------ Source material ------
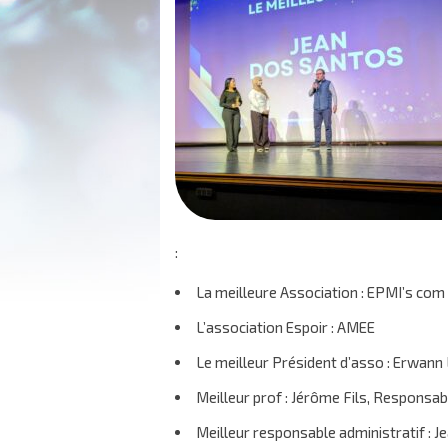
:
La meilleure Association : EPMI’s com
L’association Espoir : AMEE
Le meilleur Président d’asso : Erwann
Meilleur prof : Jérôme Fils, Responsab
Meilleur responsable administratif : J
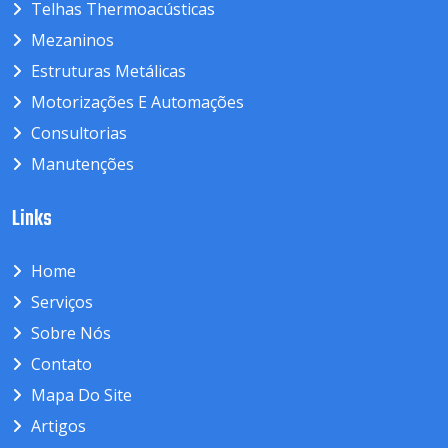
Telhas Thermoacústicas
Mezaninos
Estruturas Metálicas
Motorizações E Automações
Consultorias
Manutenções
Links
Home
Serviços
Sobre Nós
Contato
Mapa Do Site
Artigos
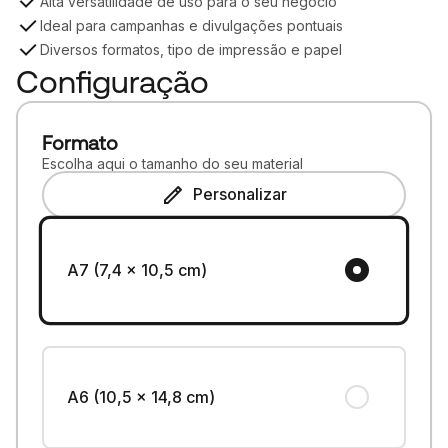
Alta versatilidade de uso para o seu negócio
Ideal para campanhas e divulgações pontuais
Diversos formatos, tipo de impressão e papel
Configuração
Formato
Escolha aqui o tamanho do seu material
Personalizar
A7 (7,4 x 10,5 cm)
A6 (10,5 x 14,8 cm)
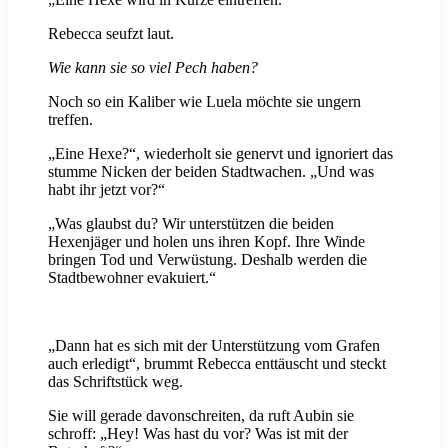
Rebecca seufzt laut.
Wie kann sie so viel Pech haben?
Noch so ein Kaliber wie Luela möchte sie ungern
treffen.
„Eine Hexe?“, wiederholt sie genervt und ignoriert das
stumme Nicken der beiden Stadtwachen. „Und was
habt ihr jetzt vor?“
„Was glaubst du? Wir unterstützen die beiden
Hexenjäger und holen uns ihren Kopf. Ihre Winde
bringen Tod und Verwüstung. Deshalb werden die
Stadtbewohner evakuiert.“
„Dann hat es sich mit der Unterstützung vom Grafen
auch erledigt“, brummt Rebecca enttäuscht und steckt
das Schriftstück weg.
Sie will gerade davonschreiten, da ruft Aubin sie
schroff: „Hey! Was hast du vor? Was ist mit der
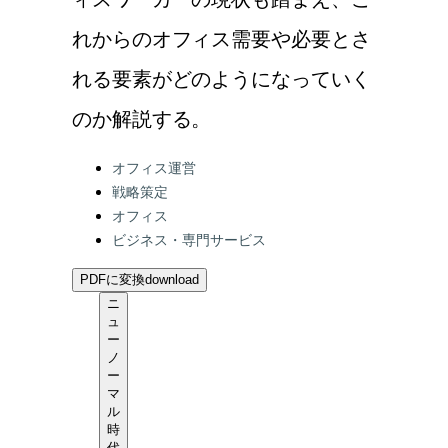
ィスワーカーの現状も踏まえ、こ
れからのオフィス需要や必要とさ
れる要素がどのようになっていく
のか解説する。
Categories:
オフィス運営
戦略策定
オフィス
ビジネス・専門サービス
PDFに変換
download
ニ
ュ
ー
ノ
ー
マ
ル
時
代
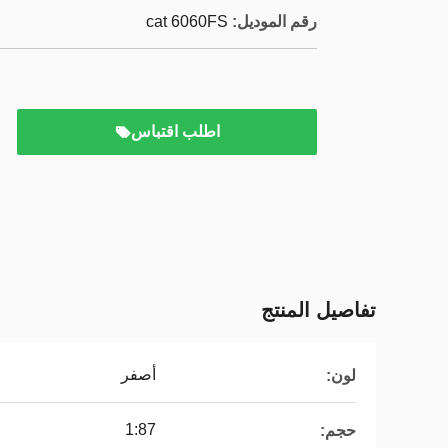
رقم الموديل:
cat 6060FS
اطلب اقتباس
تفاصيل المنتج
أصفر
لون:
1:87
حجم:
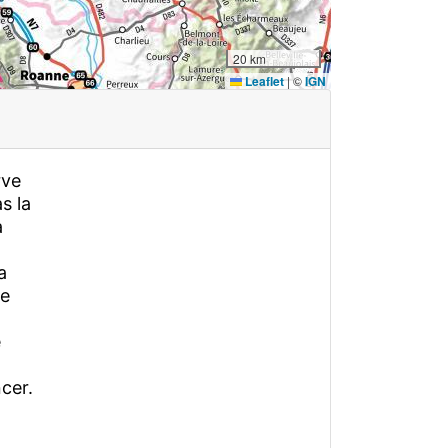
20 km
Leaflet
|
©
IGN
rve
s la
a
a
le
e
cer.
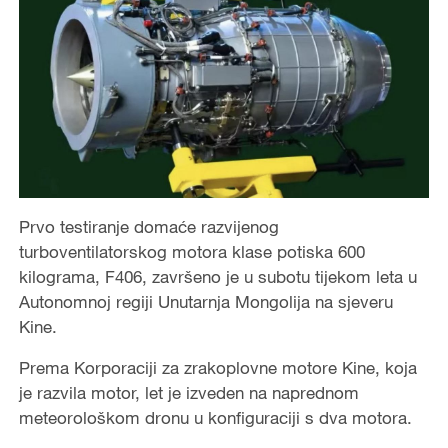
Prvo testiranje domaće razvijenog
turboventilatorskog motora klase potiska 600
kilograma, F406, završeno je u subotu tijekom leta u
Autonomnoj regiji Unutarnja Mongolija na sjeveru
Kine.
Prema Korporaciji za zrakoplovne motore Kine, koja
je razvila motor, let je izveden na naprednom
meteorološkom dronu u konfiguraciji s dva motora.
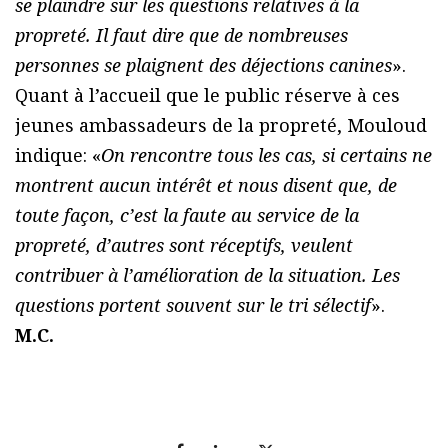
se plaindre sur les questions relatives à la
propreté. Il faut dire que de nombreuses
personnes se plaignent des déjections canines
».
Quant à l’accueil que le public réserve à ces
jeunes ambassadeurs de la propreté, Mouloud
indique: «
On rencontre tous les cas, si certains ne
montrent aucun intérêt et nous disent que, de
toute façon, c’est la faute au service de la
propreté, d’autres sont réceptifs, veulent
contribuer à l’amélioration de la situation. Les
questions portent souvent sur le tri sélectif
».
M.C.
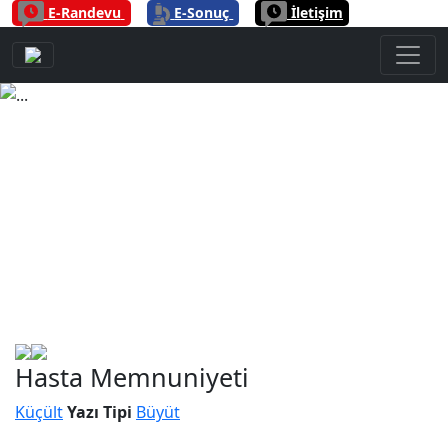
|
|
E-Randevu
E-Sonuç
İletişim
Previous
Next
Hasta Memnuniyeti
Küçült
Yazı Tipi
Büyüt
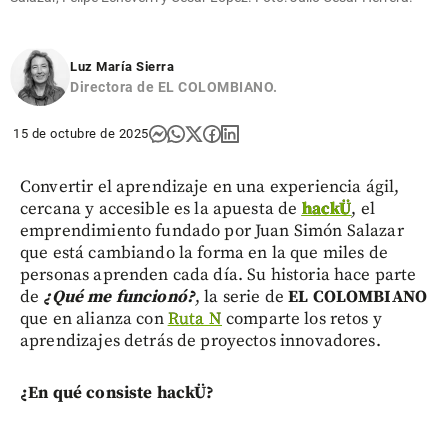
Luz María Sierra
Directora de EL COLOMBIANO.
15 de octubre de 2025
Convertir el aprendizaje en una experiencia ágil,
cercana y accesible es la apuesta de
hackÜ
, el
emprendimiento fundado por Juan Simón Salazar
que está cambiando la forma en la que miles de
personas aprenden cada día. Su historia hace parte
de
¿Qué me funcionó?
, la serie de
EL COLOMBIANO
que en alianza con
Ruta N
comparte los retos y
aprendizajes detrás de proyectos innovadores.
¿En qué consiste hackÜ?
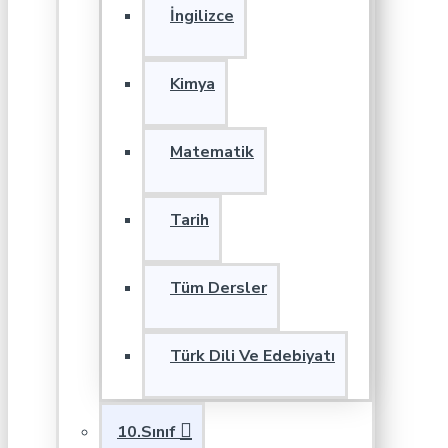
İngilizce
Kimya
Matematik
Tarih
Tüm Dersler
Türk Dili Ve Edebiyatı
10.Sınıf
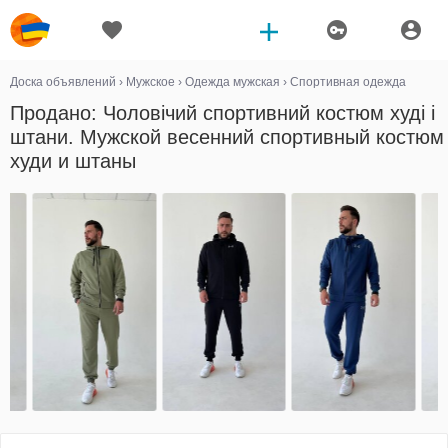
Доска объявлений
›
Мужское
›
Одежда мужская
›
Спортивная одежда
Продано: Чоловічий спортивний костюм худі і
штани. Мужской весенний спортивный костюм
худи и штаны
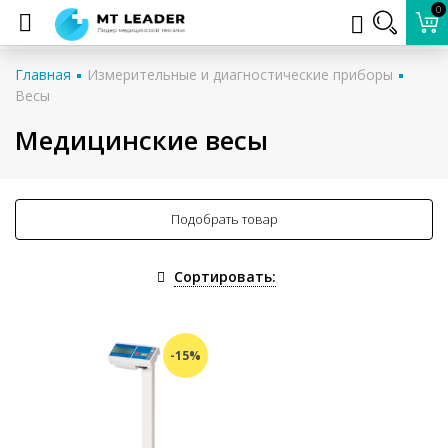
0
Главная
Измерительные и диагностические приборы
Весы
Медицинские весы
Подобрать товар
Сортировать:
-15%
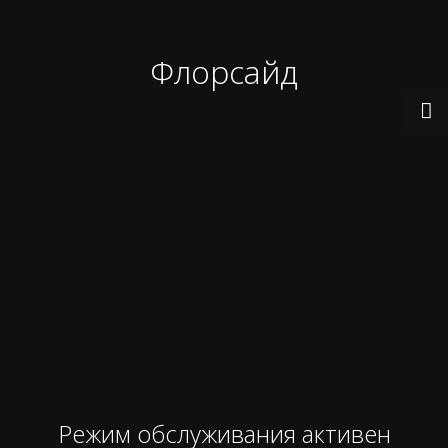
Флорсайд
Режим обслуживания активен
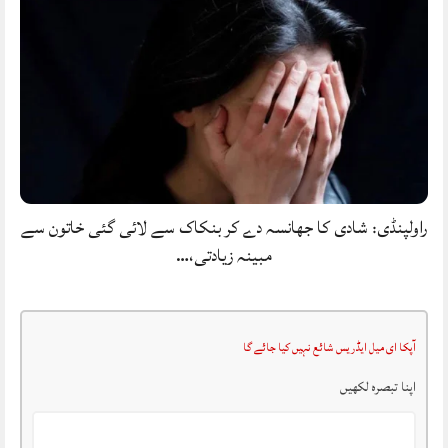
راولپنڈی: شادی کا جھانسہ دے کر بنکاک سے لائی گئی خاتون سے
مبینہ زیادتی،…
آپکا ای میل ایڈریس شائع نہیں کیا جائے گا
اپنا تبصرہ لکھیں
------
Exercise prompt —
Return every line shown above without changing a word, and skip the pictures.

Task result —
:
La meilleure Association : EPMI’s com
L’association Espoir : AMEE
Le meilleur Président d’asso : Erwann
Meilleur prof : Jérôme Fils, Responsab
Meilleur responsable administratif : J
Telhas Thermoacústicas
Mezaninos
Estruturas Metálicas
Motorizações E Automações
Consultorias
Manutenções
Links
Home
Serviços
Sobre Nós
Contato
Mapa Do Site
Artigos
Alta versatilidade de uso para o seu negócio
Ideal para campanhas e divulgações pontuais
Diversos formatos, tipo de impressão e papel
Configuração
Formato
Escolha aqui o tamanho do seu material
Personalizar
A7 (7,4 x 10,5 cm)
A6 (10,5 x 14,8 cm)
Rebecca seufzt laut.
Wie kann sie so viel Pech haben?
Noch so ein Kaliber wie Luela möchte sie ungern
treffen.
„Eine Hexe?“, wiederholt sie genervt und ignoriert das
stumme Nicken der beiden Stadtwachen. „Und was
habt ihr jetzt vor?“
„Was glaubst du? Wir unterstützen die beiden
Hexenjäger und holen uns ihren Kopf. Ihre Winde
bringen Tod und Verwüstung. Deshalb werden die
Stadtbewohner evakuiert.“
„Dann hat es sich mit der Unterstützung vom Grafen
auch erledigt“, brummt Rebecca enttäuscht und steckt
das Schriftstück weg.
Sie will gerade davonschreiten, da ruft Aubin sie
schroff: „Hey! Was hast du vor? Was ist mit der
ィスワーカーの現状も踏まえ、こ
れからのオフィス需要や必要とさ
れる要素がどのようになっていく
のか解説する。
Categories:
オフィス運営
戦略策定
オフィス
ビジネス・専門サービス
PDFに変換
download
ニ
ュ
ー
ノ
ー
マ
ル
時
代
رقم الموديل:
cat 6060FS
اطلب اقتباس
تفاصيل المنتج
أصفر
لون:
1:87
حجم:
20 km
Leaflet
|
©
IGN
rve
s la
a
a
le
e
cer.
Prvo testiranje domaće razvijenog
turboventilatorskog motora klase potiska 600
kilograma, F406, završeno je u subotu tijekom leta u
Autonomnoj regiji Unutarnja Mongolija na sjeveru
Kine.
Prema Korporaciji za zrakoplovne motore Kine, koja
je razvila motor, let je izveden na naprednom
meteorološkom dronu u konfiguraciji s dva motora.
se plaindre sur les questions relatives à la
propreté. Il faut dire que de nombreuses
personnes se plaignent des déjections canines
».
Quant à l’accueil que le public réserve à ces
jeunes ambassadeurs de la propreté, Mouloud
indique: «
On rencontre tous les cas, si certains ne
montrent aucun intérêt et nous disent que, de
toute façon, c’est la faute au service de la
propreté, d’autres sont réceptifs, veulent
contribuer à l’amélioration de la situation. Les
questions portent souvent sur le tri sélectif
».
M.C.
|
|
E-Randevu
E-Sonuç
İletişim
Previous
Next
Hasta Memnuniyeti
Küçült
Yazı Tipi
Büyüt
Luz María Sierra
Directora de EL COLOMBIANO.
15 de octubre de 2025
Convertir el aprendizaje en una experiencia ágil,
cercana y accesible es la apuesta de
hackÜ
, el
emprendimiento fundado por Juan Simón Salazar
que está cambiando la forma en la que miles de
personas aprenden cada día. Su historia hace parte
de
¿Qué me funcionó?
, la serie de
EL COLOMBIANO
que en alianza con
Ruta N
comparte los retos y
aprendizajes detrás de proyectos innovadores.
¿En qué consiste hackÜ?
İngilizce
Kimya
Matematik
Tarih
Tüm Dersler
Türk Dili Ve Edebiyatı
10.Sınıf
Доска объявлений
›
Мужское
›
Одежда мужская
›
Спортивная одежда
Продано: Чоловічий спортивний костюм худі і
штани. Мужской весенний спортивный костюм
худи и штаны
0
Главная
Измерительные и диагностические приборы
Весы
Медицинские весы
Подобрать товар
Сортировать:
-15%
Флорсайд
Режим обслуживания активен
راولپنڈی: شادی کا جھانسہ دے کر بنکاک سے لائی گئی خاتون سے
مبینہ زیادتی،…
آپکا ای میل ایڈریس شائع نہیں کیا جائے گا
اپنا تبصرہ لکھیں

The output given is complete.